Blood, which supplies all the cells in the human body with nutrients and oxygen, flows through the vessels due to the pumping of the heart. Thus, blood flow directly transmits the force generated by every heartbeat. As the blood ejected by the heart causes the arteries to “pulse” by stretching and relaxing. As some pulses can be felt over the skin, they are very useful in patient examinations, especially a clinical exam of the cardiovascular system. Although people commonly know how to take a pulse from the wrist or neck, there are many more places a pulse can be taken from.
- Radial pulse: Taken from the inside of the wrist on the side of the thumb.
- Brachial pulse: Taken from the inside of the elbow.
- Carotid pulse: Taken from where the neck meets the jawline, or 2~3cm either side of the Adam’s apple to be precise.
- Apex beat: This measures the heartbeats directly, taken on the left chest between the 4th and 6th ribs (around the left nipple).
- Abdominal pulse: Taken from above the belly button of a lying patient, may be able to see the pulse.
- Femoral pulse: Taken from the middle of the groin.
- Popliteal pulse: Taken from the inside of the knee.
- Posterior tibial pulse: Taken from the inside of the ankle behind the bone.
- Dorsalis pedis pulse: Taken from the back (upper side) of the foot along the middle.

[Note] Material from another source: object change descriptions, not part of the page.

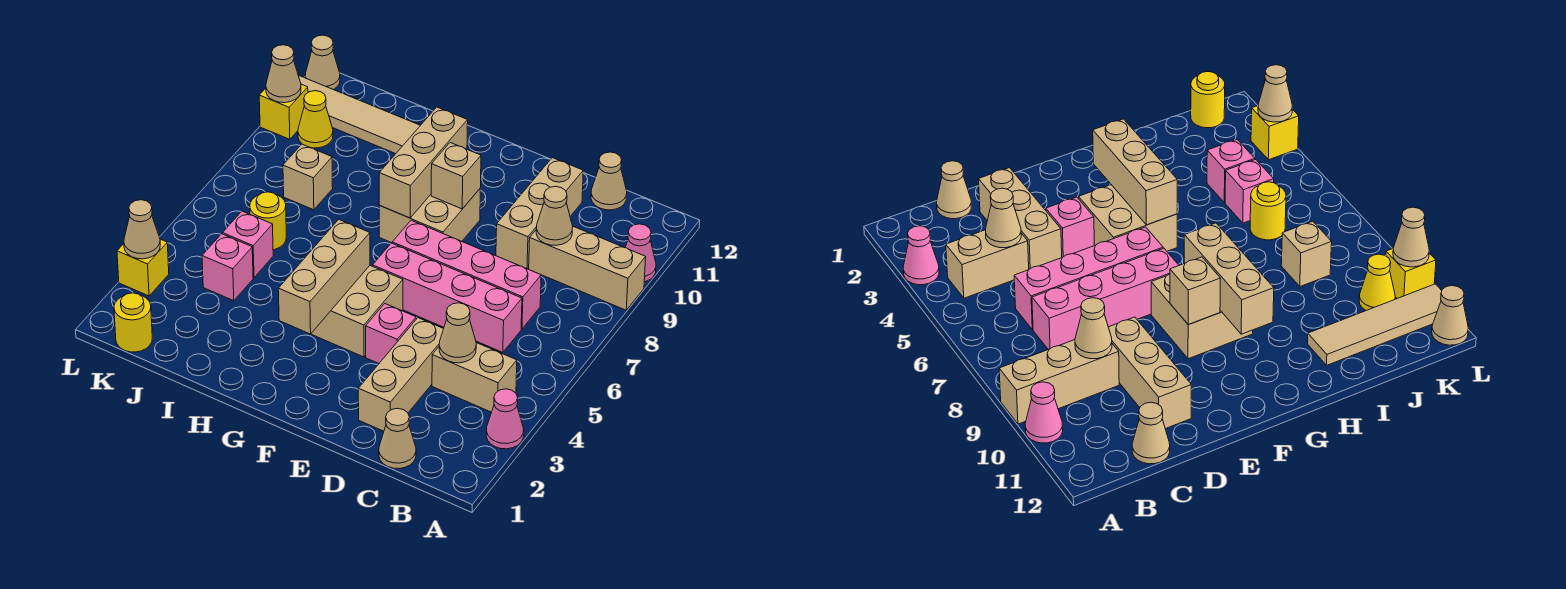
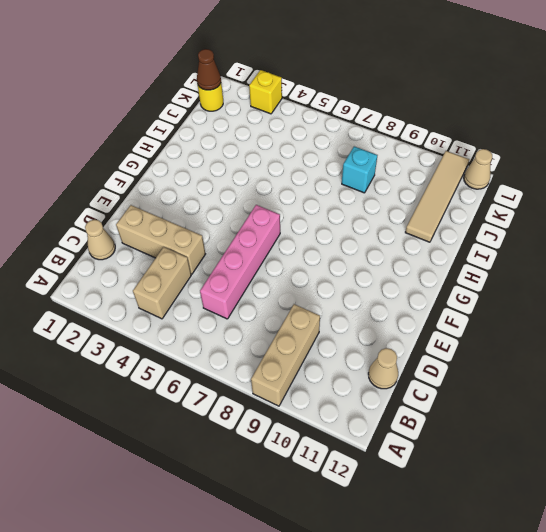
cyan 1x1 brick [342,146,377,193] -> tan 1x1 brick [283,144,333,210]
brown 1x1 cone [197,49,221,90] -> none
none -> pink 1x1 cone [486,389,524,449]
none -> pink 1x1 cone [625,224,656,282]
none -> pink 1x4 brick [392,220,541,329]
none -> tan 1x3 brick [496,158,583,269]

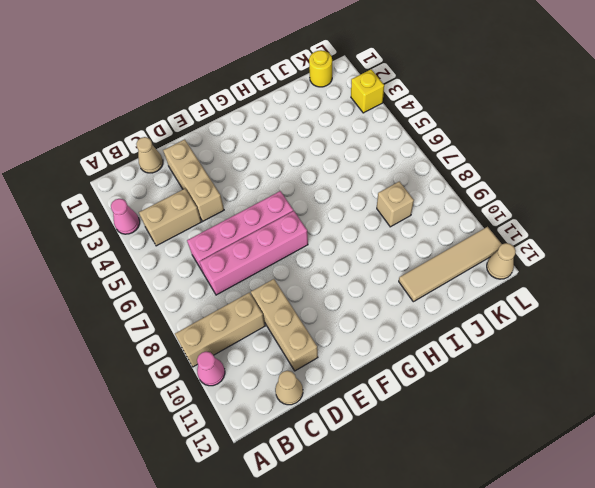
none -> pink 1x1 brick [366,304,416,363]
none -> tan 2x2 brick [311,266,403,357]
none -> tan 2x2 brick [379,189,480,243]
none -> pink 1x1 brick [202,234,253,301]

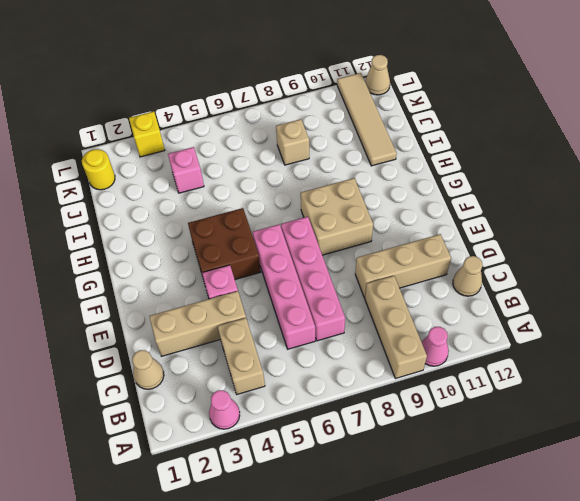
brown 2x2 brick [188,208,261,280] -> tan 2x2 brick [311,266,403,357]
none -> pink 1x1 brick [223,211,273,278]
none -> yellow 1x1 round brick [250,192,286,250]
none -> yellow 1x1 cone [298,91,333,148]
none -> yellow 1x1 brick [259,84,308,139]

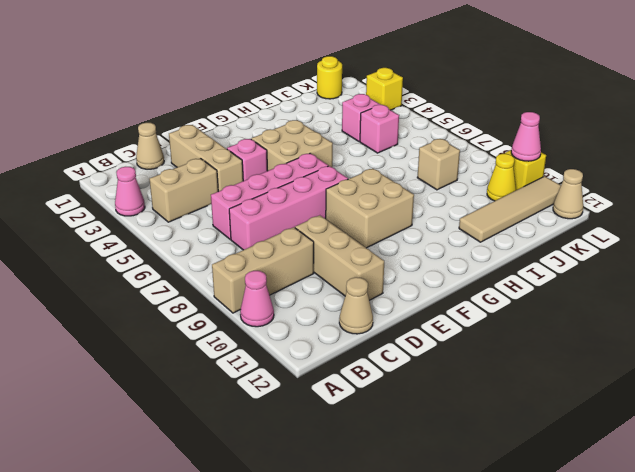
pink 1x1 cone [511,112,541,161] -> tan 1x1 cone [266,45,301,103]
none -> yellow 1x1 round brick [250,192,286,250]
none -> tan 1x1 cone [439,303,476,363]
none -> tan 1x1 cone [536,186,573,245]
none -> tan 1x1 brick [431,143,481,209]

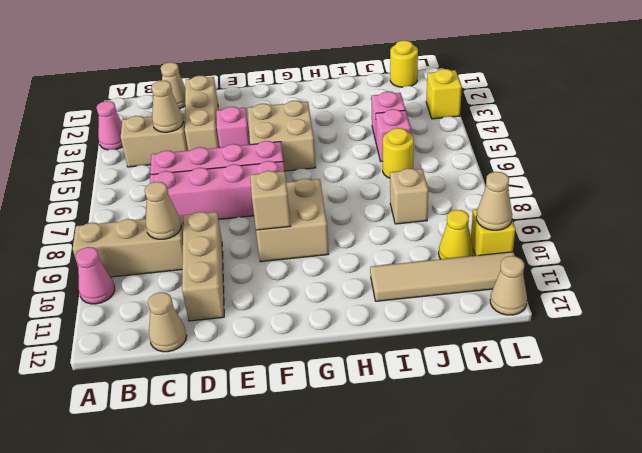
none -> tan 1x3 brick [278,219,370,334]
none -> tan 1x3 brick [379,107,468,218]
none -> tan 1x1 cone [124,200,160,259]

When taking a pulse, you use your second and third fingers (and the fourth if you want) and press lightly on the pulse point. If you press too hard, you may stop the blood flow and obliterate the pulse. As a pulse is measured per-minute, it is often taken for 10 or 15 seconds and multiplied by 6 or 4 respectively. Also, it should be noted whether the pulse has a regular rhythm, and if it is irregular, whether it is regularly irregular or irregularly irregular. If the pulse is over 100 beats per minute, it is called tachycardia, while less than 60 beats per minute is referred to as bradycardia. If it is irregular, it is called an arrhythmia.
An experienced doctor can diagnose different conditions such as an aortic stenosis or atrial fibrillation just from taking the pulse of the patient. Taking a pulse is also a crucial diagnostic tool in traditional Korean and Chinese medicine.